# Problem description
Among the lines below, copy exactly those from the one with "nose: (1332, 560)" through the one with "left eye: (505, 396)", counting both ends.

# Extracted data
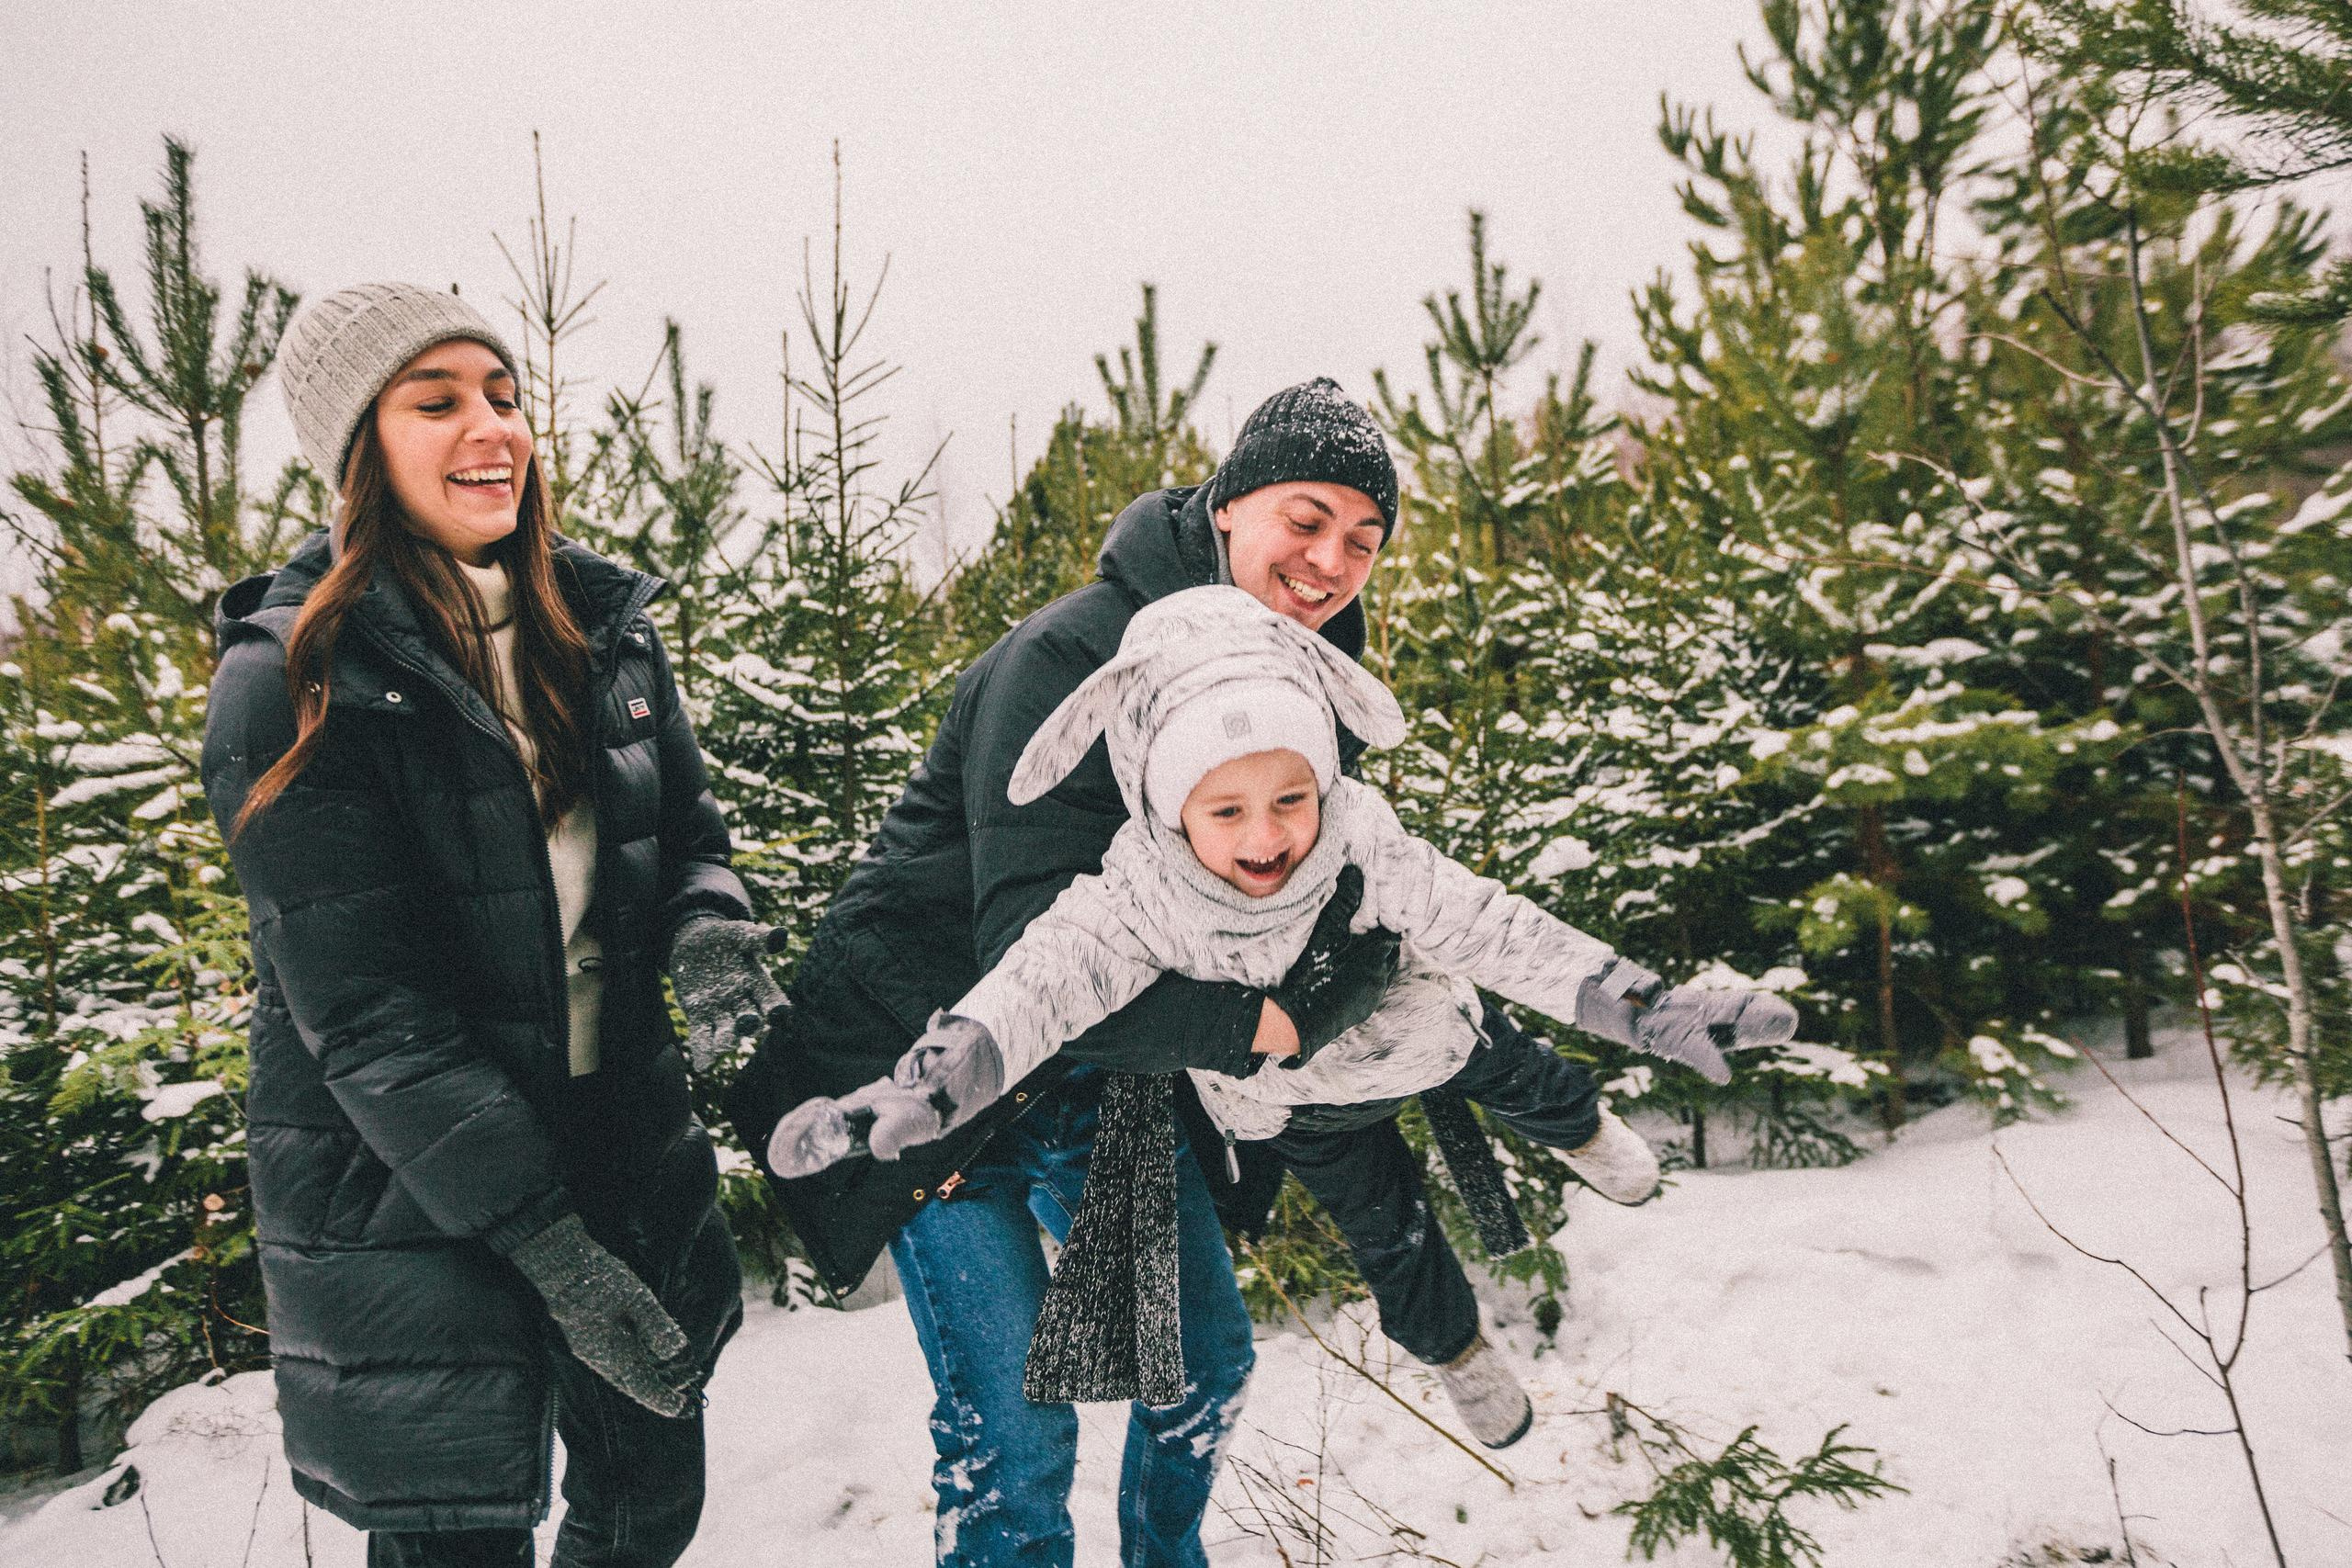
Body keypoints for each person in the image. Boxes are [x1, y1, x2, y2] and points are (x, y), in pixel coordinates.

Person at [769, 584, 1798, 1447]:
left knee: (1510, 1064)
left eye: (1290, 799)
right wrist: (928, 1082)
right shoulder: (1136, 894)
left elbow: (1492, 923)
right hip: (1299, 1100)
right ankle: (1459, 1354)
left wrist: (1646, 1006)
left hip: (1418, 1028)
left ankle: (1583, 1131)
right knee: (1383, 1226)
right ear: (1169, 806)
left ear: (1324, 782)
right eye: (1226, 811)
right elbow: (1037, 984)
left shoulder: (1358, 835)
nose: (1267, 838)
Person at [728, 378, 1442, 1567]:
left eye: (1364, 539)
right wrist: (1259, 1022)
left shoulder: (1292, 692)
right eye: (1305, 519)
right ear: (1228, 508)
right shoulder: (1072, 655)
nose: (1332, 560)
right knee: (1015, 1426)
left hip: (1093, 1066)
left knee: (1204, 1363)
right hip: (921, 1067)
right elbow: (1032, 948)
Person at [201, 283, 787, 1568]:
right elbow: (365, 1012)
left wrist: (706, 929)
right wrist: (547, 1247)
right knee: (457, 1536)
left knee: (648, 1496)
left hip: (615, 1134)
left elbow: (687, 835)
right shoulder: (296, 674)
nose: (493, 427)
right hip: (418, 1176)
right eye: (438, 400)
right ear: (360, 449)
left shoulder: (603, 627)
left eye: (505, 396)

==

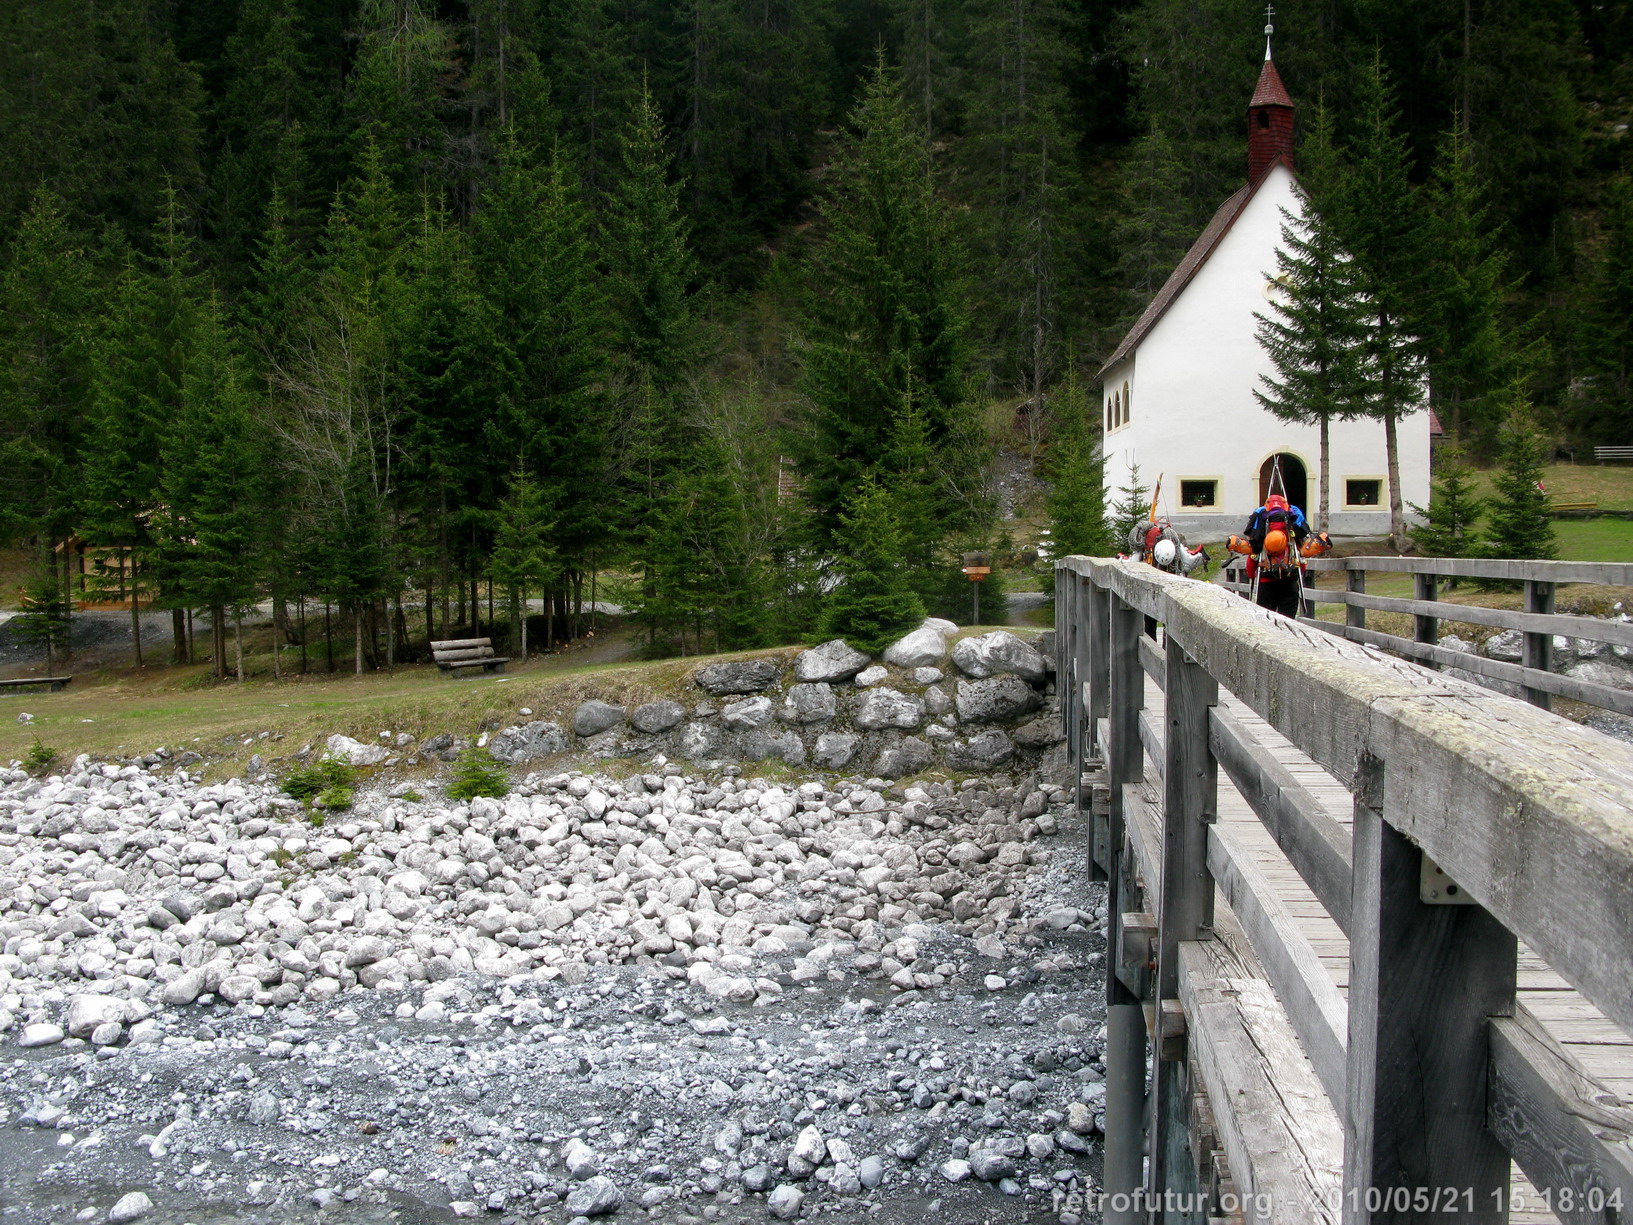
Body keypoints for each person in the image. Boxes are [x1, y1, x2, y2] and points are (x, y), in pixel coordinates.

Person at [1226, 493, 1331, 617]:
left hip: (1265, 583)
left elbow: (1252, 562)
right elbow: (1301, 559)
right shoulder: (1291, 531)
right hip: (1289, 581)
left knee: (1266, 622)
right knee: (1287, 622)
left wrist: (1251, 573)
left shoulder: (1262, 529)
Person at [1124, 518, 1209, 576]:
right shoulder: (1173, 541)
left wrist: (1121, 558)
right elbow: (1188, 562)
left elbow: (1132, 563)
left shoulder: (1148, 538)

# Written solution
nose: (1332, 560)
right knee: (1015, 1426)
left hip: (1093, 1066)
left knee: (1204, 1363)
right hip: (921, 1067)
right elbow: (1032, 948)
Person at [201, 283, 787, 1568]:
right elbow: (365, 1012)
left wrist: (706, 929)
right wrist: (547, 1247)
right knee: (457, 1536)
left knee: (648, 1496)
left hip: (615, 1134)
left elbow: (687, 835)
right shoulder: (296, 674)
nose: (493, 427)
right hip: (418, 1176)
right eye: (438, 400)
right ear: (360, 449)
left shoulder: (603, 627)
left eye: (505, 396)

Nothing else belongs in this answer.